Problem details: Arrange everything from the start of the items down to the line containing "- Updated sass to 1.23.6" as a Markdown table with the columns Row and Line, numbering each line and skipping blank ones. Leave the pictures out of the answer.

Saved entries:
=== Begin Enclosure ===

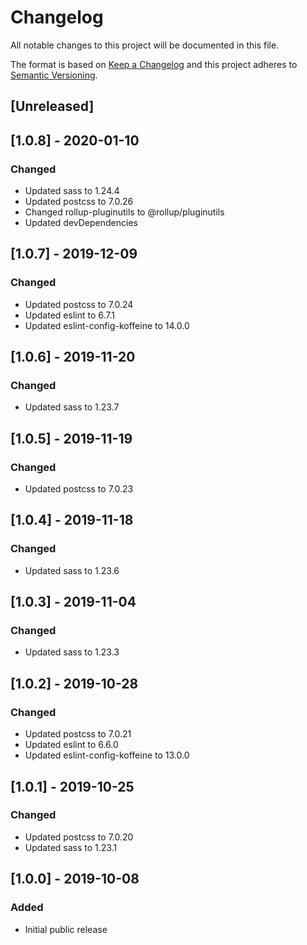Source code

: # Changelog

All notable changes to this project will be documented in this file.

The format is based on [Keep a Changelog](http://keepachangelog.com/en/1.0.0/)
and this project adheres to [Semantic Versioning](http://semver.org/spec/v2.0.0.html).


## [Unreleased]


## [1.0.8] - 2020-01-10

### Changed

- Updated sass to 1.24.4
- Updated postcss to 7.0.26
- Changed rollup-pluginutils to @rollup/pluginutils
- Updated devDependencies


## [1.0.7] - 2019-12-09

### Changed

- Updated postcss to 7.0.24
- Updated eslint to 6.7.1
- Updated eslint-config-koffeine to 14.0.0


## [1.0.6] - 2019-11-20

### Changed

- Updated sass to 1.23.7


## [1.0.5] - 2019-11-19

### Changed

- Updated postcss to 7.0.23


## [1.0.4] - 2019-11-18

### Changed

- Updated sass to 1.23.6


## [1.0.3] - 2019-11-04

### Changed

- Updated sass to 1.23.3


## [1.0.2] - 2019-10-28

### Changed

- Updated postcss to 7.0.21
- Updated eslint to 6.6.0
- Updated eslint-config-koffeine to 13.0.0

## [1.0.1] - 2019-10-25

### Changed

- Updated postcss to 7.0.20
- Updated sass to 1.23.1


## [1.0.0] - 2019-10-08

### Added

- Initial public release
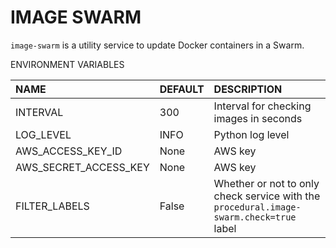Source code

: # IMAGE SWARM

`image-swarm` is a utility service to update Docker containers in a Swarm.

ENVIRONMENT VARIABLES

| NAME                  | DEFAULT   | DESCRIPTION                               |
| :---                  | :------   | :-----------                              |
| INTERVAL              | 300       | Interval for checking images in seconds   |
| LOG_LEVEL             | INFO      | Python log level                          |
| AWS_ACCESS_KEY_ID     | None      | AWS key                                   |
| AWS_SECRET_ACCESS_KEY | None      | AWS key                                   |
| FILTER_LABELS         | False     | Whether or not to only check service with the `procedural.image-swarm.check=true` label |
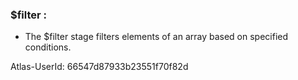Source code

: ### $filter :

- The $filter stage filters elements of an array based on specified conditions.

Atlas-UserId: 66547d87933b23551f70f82d
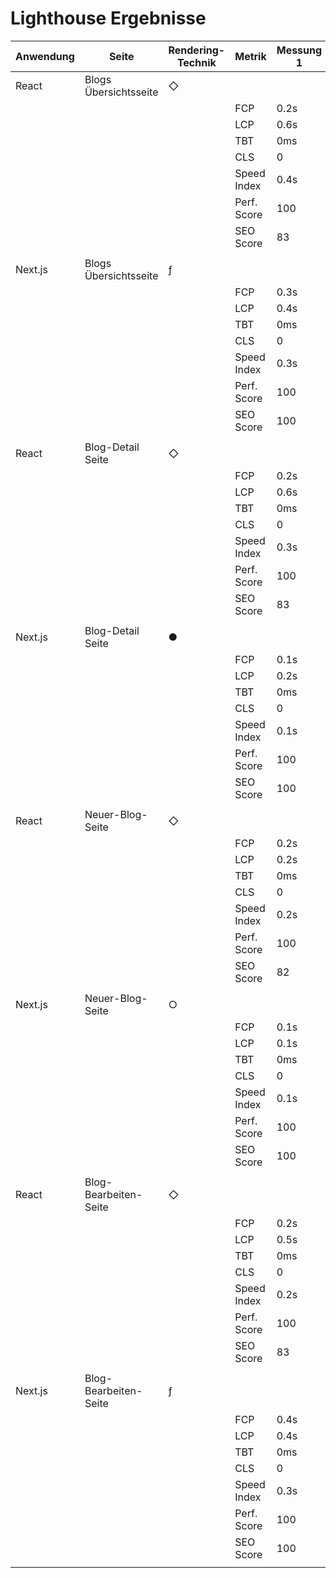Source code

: # Lighthouse Ergebnisse

| Anwendung | Seite                 | Rendering-Technik | Metrik      | Messung 1 | Messung 2 | Messung 3 | Messung 4 | Messung 5 | Durchschnitt |
| --------- | --------------------- | ----------------- | ----------- | --------- | --------- | --------- | --------- | --------- | ------------ |
| React     | Blogs Übersichtsseite | ◇                 |             |           |           |           |           |           |              |
|           |                       |                   | FCP         | 0.2s      | 0.2s      | 0.2s      | 0.2s      | 0.2s      | 0.2          |
|           |                       |                   | LCP         | 0.6s      | 0.8s      | 0.6s      | 0.7s      | 0.8s      | 0.7s         |
|           |                       |                   | TBT         | 0ms       | 0ms       | 0ms       | 0ms       | 0ms       | 0ms          |
|           |                       |                   | CLS         | 0         | 0         | 0         | 0         | 0         | 0            |
|           |                       |                   | Speed Index | 0.4s      | 0.5s      | 0.4s      | 0.4s      | 0.4s      | 0.42s        |
|           |                       |                   | Perf. Score | 100       | 100       | 100       | 100       | 100       | 100          |
|           |                       |                   | SEO Score   | 83        | 83        | 83        | 83        | 83        | 83           |
|           |                       |                   |             |           |           |           |           |           |              |
| Next.js   | Blogs Übersichtsseite | ƒ                 |             |           |           |           |           |           |              |
|           |                       |                   | FCP         | 0.3s      | 0.4s      | 0.3s      | 0.3s      | 0.2s      | 0.3s         |
|           |                       |                   | LCP         | 0.4s      | 0.5s      | 0.4s      | 0.4s      | 0.4s      | 0.42s        |
|           |                       |                   | TBT         | 0ms       | 0ms       | 0ms       | 0ms       | 0ms       | 0ms          |
|           |                       |                   | CLS         | 0         | 0         | 0         | 0         | 0         | 0            |
|           |                       |                   | Speed Index | 0.3s      | 0.4s      | 0.3s      | 0.3s      | 0         | 0.26s        |
|           |                       |                   | Perf. Score | 100       | 100       | 100       | 100       | 100       | 100          |
|           |                       |                   | SEO Score   | 100       | 100       | 100       | 100       | 100       | 100          |
|           |                       |                   |             |           |           |           |           |           |              |
| React     | Blog-Detail Seite     | ◇                 |             |           |           |           |           |           |              |
|           |                       |                   | FCP         | 0.2s      | 0.2s      | 0.2s      | 0.2s      | 0.3s      | 0.22s        |
|           |                       |                   | LCP         | 0.6s      | 0.7s      | 2.6s      | 0.7s      | 0,8s      | 1.08s        |
|           |                       |                   | TBT         | 0ms       | 0ms       | 0ms       | 0ms       | 0ms       | 0ms          |
|           |                       |                   | CLS         | 0         | 0         | 0         | 0         | 0         | 0            |
|           |                       |                   | Speed Index | 0.3s      | 0.3s      | 1,1s      | 0,4s      | 0         | 0,42s        |
|           |                       |                   | Perf. Score | 100       | 100       | 85        | 100       | 100       | 97           |
|           |                       |                   | SEO Score   | 83        | 83        | 83        | 83        | 83        | 83           |
|           |                       |                   |             |           |           |           |           |           |              |
| Next.js   | Blog-Detail Seite     | ●                 |             |           |           |           |           |           |              |
|           |                       |                   | FCP         | 0.1s      | 0.2s      | 0.1s      | 0.2s      | 0.1s      | 0.14s        |
|           |                       |                   | LCP         | 0.2s      | 0.2s      | 0.2s      | 0.2s      | 0.1s      | 0.18s        |
|           |                       |                   | TBT         | 0ms       | 0ms       | 0ms       | 0ms       | 0ms       | 0ms          |
|           |                       |                   | CLS         | 0         | 0         | 0         | 0         | 0         | 0            |
|           |                       |                   | Speed Index | 0.1s      | 0.1s      | 0.1s      | 0.1s      | 0.1       | 0.1s         |
|           |                       |                   | Perf. Score | 100       | 100       | 100       | 100       | 100       | 100          |
|           |                       |                   | SEO Score   | 100       | 100       | 100       | 100       | 100       | 100          |
|           |                       |                   |             |           |           |           |           |           |              |
| React     | Neuer-Blog-Seite      | ◇                 |             |           |           |           |           |           |              |
|           |                       |                   | FCP         | 0.2s      | 0.2s      | 0.3s      | 0.2s      | 0.2s      | 0.22s        |
|           |                       |                   | LCP         | 0.2s      | 0.2s      | 0.3s      | 0.2s      | 0.2s      | 0.22s        |
|           |                       |                   | TBT         | 0ms       | 0ms       | 0ms       | 0ms       | 0ms       | 0ms          |
|           |                       |                   | CLS         | 0         | 0         | 0         | 0         | 0         | 0            |
|           |                       |                   | Speed Index | 0.2s      | 0.2s      | 0.2s      | 0.2s      | 0.2s      | 0.2s         |
|           |                       |                   | Perf. Score | 100       | 100       | 100       | 100       | 100       | 100          |
|           |                       |                   | SEO Score   | 82        | 82        | 82        | 82        | 82        | 82           |
|           |                       |                   |             |           |           |           |           |           |              |
| Next.js   | Neuer-Blog-Seite      | ○                 |             |           |           |           |           |           |              |
|           |                       |                   | FCP         | 0.1s      | 0.1s      | 0.1s      | 0.1s      | 0.1s      | 0.1s         |
|           |                       |                   | LCP         | 0.1s      | 0.1s      | 0.1s      | 0.1s      | 0.1s      | 0.1s         |
|           |                       |                   | TBT         | 0ms       | 0ms       | 0ms       | 0ms       | 0ms       | 0ms          |
|           |                       |                   | CLS         | 0         | 0         | 0         | 0         | 0         | 0            |
|           |                       |                   | Speed Index | 0.1s      | 0.1s      | 0.1s      | 0.1s      | 0.1s      | 0.1s         |
|           |                       |                   | Perf. Score | 100       | 100       | 100       | 100       | 100       | 100          |
|           |                       |                   | SEO Score   | 100       | 100       | 100       | 100       | 100       | 100          |
|           |                       |                   |             |           |           |           |           |           |              |
| React     | Blog-Bearbeiten-Seite | ◇                 |             |           |           |           |           |           |              |
|           |                       |                   | FCP         | 0.2s      | 0.2s      | 0.2s      | 0.2s      | 0.2s      | 0.2s         |
|           |                       |                   | LCP         | 0.5s      | 0.7s      | 0.6s      | 0.6s      | 0.6s      | 0.6s         |
|           |                       |                   | TBT         | 0ms       | 0ms       | 0ms       | 0ms       | 0ms       | 0ms          |
|           |                       |                   | CLS         | 0         | 0         | 0         | 0         | 0         | 0            |
|           |                       |                   | Speed Index | 0.2s      | 0.3s      | 0.3s      | 0.3s      | 0.3s      | 0.28s        |
|           |                       |                   | Perf. Score | 100       | 100       | 100       | 100       | 100       | 100          |
|           |                       |                   | SEO Score   | 83        | 83        | 83        | 83        | 83        | 83           |
|           |                       |                   |             |           |           |           |           |           |              |
| Next.js   | Blog-Bearbeiten-Seite | ƒ                 |             |           |           |           |           |           |              |
|           |                       |                   | FCP         | 0.4s      | 0.3s      | 0.4s      | 0.4s      | 0.3s      | 0.36s        |
|           |                       |                   | LCP         | 0.4s      | 0.3s      | 0.4s      | 0.5s      | 0.4s      | 0.4s         |
|           |                       |                   | TBT         | 0ms       | 0ms       | 0ms       | 0ms       | 0ms       | 0ms          |
|           |                       |                   | CLS         | 0         | 0         | 0         | 0         | 0         | 0            |
|           |                       |                   | Speed Index | 0.3s      | 0.3s      | 0.3s      | 0.4s      | 0.3s      | 0.32s        |
|           |                       |                   | Perf. Score | 100       | 100       | 100       | 100       | 100       | 100          |
|           |                       |                   | SEO Score   | 100       | 100       | 100       | 100       | 100       | 100          |
|           |                       |                   |             |           |           |           |           |           |              |
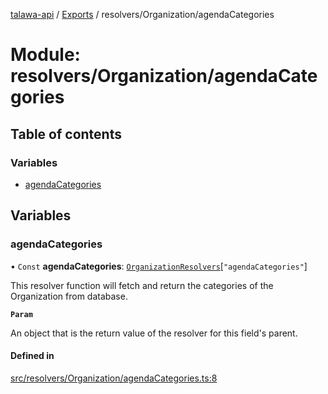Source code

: [talawa-api](../README.md) / [Exports](../modules.md) / resolvers/Organization/agendaCategories

# Module: resolvers/Organization/agendaCategories

## Table of contents

### Variables

- [agendaCategories](resolvers_Organization_agendaCategories.md#agendacategories)

## Variables

### agendaCategories

• `Const` **agendaCategories**: [`OrganizationResolvers`](types_generatedGraphQLTypes.md#organizationresolvers)[``"agendaCategories"``]

This resolver function will fetch and return the categories of the Organization from database.

**`Param`**

An object that is the return value of the resolver for this field's parent.

#### Defined in

[src/resolvers/Organization/agendaCategories.ts:8](https://github.com/adi790uu/talawa-api/blob/5146430/src/resolvers/Organization/agendaCategories.ts#L8)
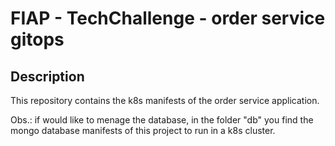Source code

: # FIAP - TechChallenge - order service gitops

## Description

This repository contains the k8s manifests of the order service application.

Obs.: if would like to menage the database, in the folder "db" you find the mongo database manifests of this project to run in a k8s cluster.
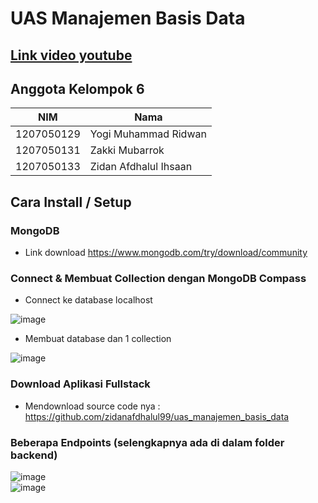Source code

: # UAS Manajemen Basis Data
## [Link video youtube](https://youtu.be/xKg8QuL8YxI)
## Anggota Kelompok 6
|NIM|Nama|
|--|--|
|1207050129|Yogi Muhammad Ridwan|
|1207050131|Zakki Mubarrok|
|1207050133|Zidan Afdhalul Ihsaan|
## Cara Install / Setup
### MongoDB
- Link download  https://www.mongodb.com/try/download/community

### Connect & Membuat Collection dengan MongoDB Compass
- Connect ke database localhost

![image](https://user-images.githubusercontent.com/112912912/209100565-3fbc2f87-cc88-46b0-9f5b-1b285b835719.png)

- Membuat database dan 1 collection

![image](https://user-images.githubusercontent.com/112912912/209100712-a462f6cf-6578-416e-82e8-bf3f3621273f.png)
 
### Download Aplikasi Fullstack
- Mendownload source code nya : https://github.com/zidanafdhalul99/uas_manajemen_basis_data

### Beberapa Endpoints (selengkapnya ada di dalam folder backend)
![image](https://user-images.githubusercontent.com/112912912/209101309-f8bf93f7-2b30-415f-b78a-cb580db941b5.png)
<br>
![image](https://user-images.githubusercontent.com/112912912/209101424-8d8ced8c-08c0-4808-9203-b38d45e826f5.png)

=== End Enclosure ===

Answer area:
| Row | Line |
|---|---|
| 1 | Source code |
| 2 | : # Changelog |
| 3 | All notable changes to this project will be documented in this file. |
| 4 | The format is based on [Keep a Changelog](http://keepachangelog.com/en/1.0.0/) |
| 5 | and this project adheres to [Semantic Versioning](http://semver.org/spec/v2.0.0.html). |
| 6 | ## [Unreleased] |
| 7 | ## [1.0.8] - 2020-01-10 |
| 8 | ### Changed |
| 9 | - Updated sass to 1.24.4 |
| 10 | - Updated postcss to 7.0.26 |
| 11 | - Changed rollup-pluginutils to @rollup/pluginutils |
| 12 | - Updated devDependencies |
| 13 | ## [1.0.7] - 2019-12-09 |
| 14 | ### Changed |
| 15 | - Updated postcss to 7.0.24 |
| 16 | - Updated eslint to 6.7.1 |
| 17 | - Updated eslint-config-koffeine to 14.0.0 |
| 18 | ## [1.0.6] - 2019-11-20 |
| 19 | ### Changed |
| 20 | - Updated sass to 1.23.7 |
| 21 | ## [1.0.5] - 2019-11-19 |
| 22 | ### Changed |
| 23 | - Updated postcss to 7.0.23 |
| 24 | ## [1.0.4] - 2019-11-18 |
| 25 | ### Changed |
| 26 | - Updated sass to 1.23.6 |